Last week, we passed 100,000 page views. As of this moment, we’re up to 100,521. That seems like a milestone to celebrate. Yes, other blogs get millions of visitors, but ours is a special group, and I am grateful for every one of you. On an average day, we get about 250 visitors. Readers come from all over the English-speaking world, as well as from countries where most people don’t speak English. They find us via Google and other search engines, as well as Facebook, other sites about childlessness, and direct referral from friends.
The comments tell stories of women and men who are hurting and searching for answers. They wanted to have children, but they are in situations where it may not happen. In many cases, their spouses have decided they don’t want to have children, and they don’t know what to do. Sometimes the spouse is reluctant and then a physical problem ends the discussion in sorrow.
I have gotten the most comments in response to posts about grief. Just this morning, I approved two that both tell the same heartbreaking story from different perspectives. You can see them here. (Scroll to the end of the comments.) These anonymous women are 42 and 64 years old, but both are in so much pain they don’t know how they can stand it.
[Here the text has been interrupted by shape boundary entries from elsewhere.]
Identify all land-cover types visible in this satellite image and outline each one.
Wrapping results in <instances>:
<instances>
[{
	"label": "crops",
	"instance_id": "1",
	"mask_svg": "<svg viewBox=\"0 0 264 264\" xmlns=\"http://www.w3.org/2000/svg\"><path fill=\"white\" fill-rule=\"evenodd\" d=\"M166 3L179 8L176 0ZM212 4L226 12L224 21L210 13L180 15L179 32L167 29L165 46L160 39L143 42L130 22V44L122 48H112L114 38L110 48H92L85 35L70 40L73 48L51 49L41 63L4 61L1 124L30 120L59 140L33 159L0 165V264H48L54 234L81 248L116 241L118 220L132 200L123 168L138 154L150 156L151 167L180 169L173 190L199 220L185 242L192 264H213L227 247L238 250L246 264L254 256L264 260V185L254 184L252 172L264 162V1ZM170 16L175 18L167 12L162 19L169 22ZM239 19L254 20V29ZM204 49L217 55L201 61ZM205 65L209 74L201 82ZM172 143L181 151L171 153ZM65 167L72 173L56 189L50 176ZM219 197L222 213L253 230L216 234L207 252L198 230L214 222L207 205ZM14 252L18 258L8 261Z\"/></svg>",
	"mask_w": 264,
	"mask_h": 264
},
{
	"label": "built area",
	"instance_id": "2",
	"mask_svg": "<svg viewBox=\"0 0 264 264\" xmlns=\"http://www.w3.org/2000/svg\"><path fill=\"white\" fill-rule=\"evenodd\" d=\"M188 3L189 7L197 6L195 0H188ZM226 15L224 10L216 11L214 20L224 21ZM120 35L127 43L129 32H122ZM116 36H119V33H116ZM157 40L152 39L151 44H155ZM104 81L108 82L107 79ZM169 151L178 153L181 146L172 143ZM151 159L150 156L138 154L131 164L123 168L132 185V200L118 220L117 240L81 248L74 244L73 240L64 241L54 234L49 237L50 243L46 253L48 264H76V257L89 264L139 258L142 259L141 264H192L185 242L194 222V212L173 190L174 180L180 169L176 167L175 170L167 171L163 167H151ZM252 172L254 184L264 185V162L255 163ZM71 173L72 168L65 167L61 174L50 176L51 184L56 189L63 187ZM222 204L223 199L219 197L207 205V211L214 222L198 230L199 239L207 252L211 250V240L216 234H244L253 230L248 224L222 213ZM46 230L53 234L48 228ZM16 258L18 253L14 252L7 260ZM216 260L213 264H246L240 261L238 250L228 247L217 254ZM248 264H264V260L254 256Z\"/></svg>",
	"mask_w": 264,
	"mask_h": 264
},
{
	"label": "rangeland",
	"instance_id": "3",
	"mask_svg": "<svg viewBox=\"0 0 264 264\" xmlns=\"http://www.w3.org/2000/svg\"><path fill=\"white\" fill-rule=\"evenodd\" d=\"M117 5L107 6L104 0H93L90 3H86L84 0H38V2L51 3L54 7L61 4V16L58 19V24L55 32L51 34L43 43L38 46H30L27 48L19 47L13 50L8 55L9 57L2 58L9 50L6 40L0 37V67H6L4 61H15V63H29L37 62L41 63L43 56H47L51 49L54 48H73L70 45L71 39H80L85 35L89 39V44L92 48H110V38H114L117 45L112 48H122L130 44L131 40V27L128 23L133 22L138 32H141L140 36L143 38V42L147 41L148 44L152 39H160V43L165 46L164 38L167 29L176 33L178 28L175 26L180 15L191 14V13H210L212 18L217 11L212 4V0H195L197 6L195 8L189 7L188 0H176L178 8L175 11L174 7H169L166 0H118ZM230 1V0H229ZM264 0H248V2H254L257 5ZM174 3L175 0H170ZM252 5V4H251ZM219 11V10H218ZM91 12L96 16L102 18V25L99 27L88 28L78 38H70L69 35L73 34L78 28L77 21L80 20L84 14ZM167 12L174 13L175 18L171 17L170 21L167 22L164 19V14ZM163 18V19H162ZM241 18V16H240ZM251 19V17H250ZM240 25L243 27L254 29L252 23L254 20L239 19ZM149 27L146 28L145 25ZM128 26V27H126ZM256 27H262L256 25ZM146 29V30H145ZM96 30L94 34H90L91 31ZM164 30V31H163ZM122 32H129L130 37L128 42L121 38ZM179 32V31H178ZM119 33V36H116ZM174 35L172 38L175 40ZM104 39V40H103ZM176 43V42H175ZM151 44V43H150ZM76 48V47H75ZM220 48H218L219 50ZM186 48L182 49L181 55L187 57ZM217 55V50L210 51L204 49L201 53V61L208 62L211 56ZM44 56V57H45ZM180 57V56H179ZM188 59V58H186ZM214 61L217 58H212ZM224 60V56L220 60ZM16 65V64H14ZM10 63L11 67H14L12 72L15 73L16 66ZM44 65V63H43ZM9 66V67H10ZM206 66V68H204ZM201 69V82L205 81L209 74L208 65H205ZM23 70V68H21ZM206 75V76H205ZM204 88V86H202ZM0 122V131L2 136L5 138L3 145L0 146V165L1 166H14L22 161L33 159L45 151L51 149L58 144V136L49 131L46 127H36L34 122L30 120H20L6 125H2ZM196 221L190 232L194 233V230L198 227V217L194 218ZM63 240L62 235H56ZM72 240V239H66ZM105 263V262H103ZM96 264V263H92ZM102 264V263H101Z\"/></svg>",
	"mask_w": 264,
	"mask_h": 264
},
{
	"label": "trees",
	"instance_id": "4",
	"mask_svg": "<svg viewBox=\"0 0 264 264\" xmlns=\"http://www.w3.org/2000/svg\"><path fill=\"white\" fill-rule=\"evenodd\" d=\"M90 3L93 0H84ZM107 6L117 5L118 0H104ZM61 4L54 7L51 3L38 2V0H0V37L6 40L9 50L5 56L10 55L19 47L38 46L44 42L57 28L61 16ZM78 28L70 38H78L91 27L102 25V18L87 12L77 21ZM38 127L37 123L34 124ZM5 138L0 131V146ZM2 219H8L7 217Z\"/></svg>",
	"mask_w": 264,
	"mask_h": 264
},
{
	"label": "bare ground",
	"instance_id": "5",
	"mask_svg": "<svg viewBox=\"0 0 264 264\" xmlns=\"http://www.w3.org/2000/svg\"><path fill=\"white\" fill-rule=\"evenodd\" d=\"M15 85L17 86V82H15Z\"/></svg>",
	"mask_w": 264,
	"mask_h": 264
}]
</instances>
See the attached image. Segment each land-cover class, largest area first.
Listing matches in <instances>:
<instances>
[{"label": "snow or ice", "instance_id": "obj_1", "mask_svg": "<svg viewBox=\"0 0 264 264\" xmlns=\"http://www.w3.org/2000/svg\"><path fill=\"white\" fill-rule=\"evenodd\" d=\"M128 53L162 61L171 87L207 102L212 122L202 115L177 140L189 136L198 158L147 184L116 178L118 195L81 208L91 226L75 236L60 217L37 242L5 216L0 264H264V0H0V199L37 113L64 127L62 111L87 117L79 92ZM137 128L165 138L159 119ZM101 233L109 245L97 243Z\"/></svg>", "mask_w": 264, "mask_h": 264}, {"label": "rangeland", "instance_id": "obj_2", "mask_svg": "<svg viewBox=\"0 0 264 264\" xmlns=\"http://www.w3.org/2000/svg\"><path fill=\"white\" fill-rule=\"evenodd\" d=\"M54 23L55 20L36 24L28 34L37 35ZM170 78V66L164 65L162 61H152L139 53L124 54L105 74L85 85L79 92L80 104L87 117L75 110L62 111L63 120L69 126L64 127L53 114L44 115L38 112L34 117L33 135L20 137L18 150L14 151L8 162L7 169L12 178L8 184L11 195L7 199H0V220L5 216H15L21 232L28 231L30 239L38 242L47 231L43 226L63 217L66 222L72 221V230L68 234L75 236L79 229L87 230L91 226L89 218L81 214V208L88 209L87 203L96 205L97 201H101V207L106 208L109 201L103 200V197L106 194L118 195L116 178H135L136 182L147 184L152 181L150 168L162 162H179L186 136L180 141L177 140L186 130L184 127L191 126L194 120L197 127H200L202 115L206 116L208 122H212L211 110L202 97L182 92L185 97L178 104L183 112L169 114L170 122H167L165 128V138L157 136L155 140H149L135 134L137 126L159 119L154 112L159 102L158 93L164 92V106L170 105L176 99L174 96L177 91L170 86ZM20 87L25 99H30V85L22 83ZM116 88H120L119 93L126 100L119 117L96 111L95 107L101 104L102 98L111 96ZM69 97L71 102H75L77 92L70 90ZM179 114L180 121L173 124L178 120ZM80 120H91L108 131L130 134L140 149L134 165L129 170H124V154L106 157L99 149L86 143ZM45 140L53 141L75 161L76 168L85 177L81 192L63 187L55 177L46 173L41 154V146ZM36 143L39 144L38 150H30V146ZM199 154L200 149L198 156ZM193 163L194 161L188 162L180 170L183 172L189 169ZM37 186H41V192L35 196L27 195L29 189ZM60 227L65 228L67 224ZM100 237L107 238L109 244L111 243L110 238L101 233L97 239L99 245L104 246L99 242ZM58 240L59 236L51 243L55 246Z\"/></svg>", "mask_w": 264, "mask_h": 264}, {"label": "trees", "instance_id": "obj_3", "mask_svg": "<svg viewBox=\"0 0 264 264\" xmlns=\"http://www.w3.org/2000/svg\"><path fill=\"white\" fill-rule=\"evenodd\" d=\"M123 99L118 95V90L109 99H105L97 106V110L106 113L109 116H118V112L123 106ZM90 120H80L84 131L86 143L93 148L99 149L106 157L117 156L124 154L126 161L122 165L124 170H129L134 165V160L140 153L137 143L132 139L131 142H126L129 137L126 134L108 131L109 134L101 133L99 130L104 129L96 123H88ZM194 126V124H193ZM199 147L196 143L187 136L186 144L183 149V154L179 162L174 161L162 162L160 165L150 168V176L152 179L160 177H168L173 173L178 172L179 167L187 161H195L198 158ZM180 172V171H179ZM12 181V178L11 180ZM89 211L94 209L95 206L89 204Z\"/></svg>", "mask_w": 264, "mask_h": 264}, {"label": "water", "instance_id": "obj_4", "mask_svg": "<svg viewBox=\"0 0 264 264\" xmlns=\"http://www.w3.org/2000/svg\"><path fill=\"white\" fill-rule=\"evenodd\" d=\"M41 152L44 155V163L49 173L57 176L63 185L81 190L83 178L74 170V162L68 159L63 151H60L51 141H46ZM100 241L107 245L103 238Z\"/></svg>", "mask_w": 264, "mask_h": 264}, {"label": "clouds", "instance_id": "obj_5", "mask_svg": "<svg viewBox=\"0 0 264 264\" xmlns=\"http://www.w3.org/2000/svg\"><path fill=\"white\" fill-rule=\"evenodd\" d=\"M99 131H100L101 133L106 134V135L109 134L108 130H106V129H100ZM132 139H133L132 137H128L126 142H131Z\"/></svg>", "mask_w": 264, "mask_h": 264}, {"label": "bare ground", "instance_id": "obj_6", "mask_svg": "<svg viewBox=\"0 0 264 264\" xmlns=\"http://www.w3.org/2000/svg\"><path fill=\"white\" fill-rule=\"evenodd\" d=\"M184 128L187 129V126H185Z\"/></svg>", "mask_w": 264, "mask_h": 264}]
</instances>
I wish I had the magic words to make the pain go away. Perhaps some of you can offer some hope to these women.
I’ve been doing this blog for six years. It’s hard to believe. And no, I’m not quitting. Part of its purpose has always been to promote my Childless by Marriage book. I would like everyone to buy it. But the blog has grown into a special place of its own that goes far beyond the 300 pages of my book.
To post at least once a week for so long requires a little research, considerable stretching of the creative muscles, and occasional inspiration from above. Sometimes when I think I have nothing to say, God drops a story into my hands. Sometimes you, my readers, give me ideas with your comments and e-mails. It seems there is always more to say on this subject.
I’m working on a project to reconnect with the women I interviewed for my book. In some cases, more than a decade has passed, and I think it would be helpful to all of us to find out how their stories turned out. Did they ever have children? Are they still with the man they were with at the time? Have they found peace with their childless situation? Do they have regrets? The first responses have started coming in, and I look forward to sharing them with you here. (If anyone reading this was interviewed for the book and has not received an email from me, I may not have your current address. Please contact me at firstname.lastname@example.org.)
Right now census figures show that one-fifth of American women have reached menopause without having children. That number is increasing. By the time today’s women of childbearing age are 45, I suspect it will be more like a fourth or even a third who never become mothers. But right now, I know lots of us feel left out, misunderstood and alone. We are not alone. Thank you all for being here, and please keep coming back.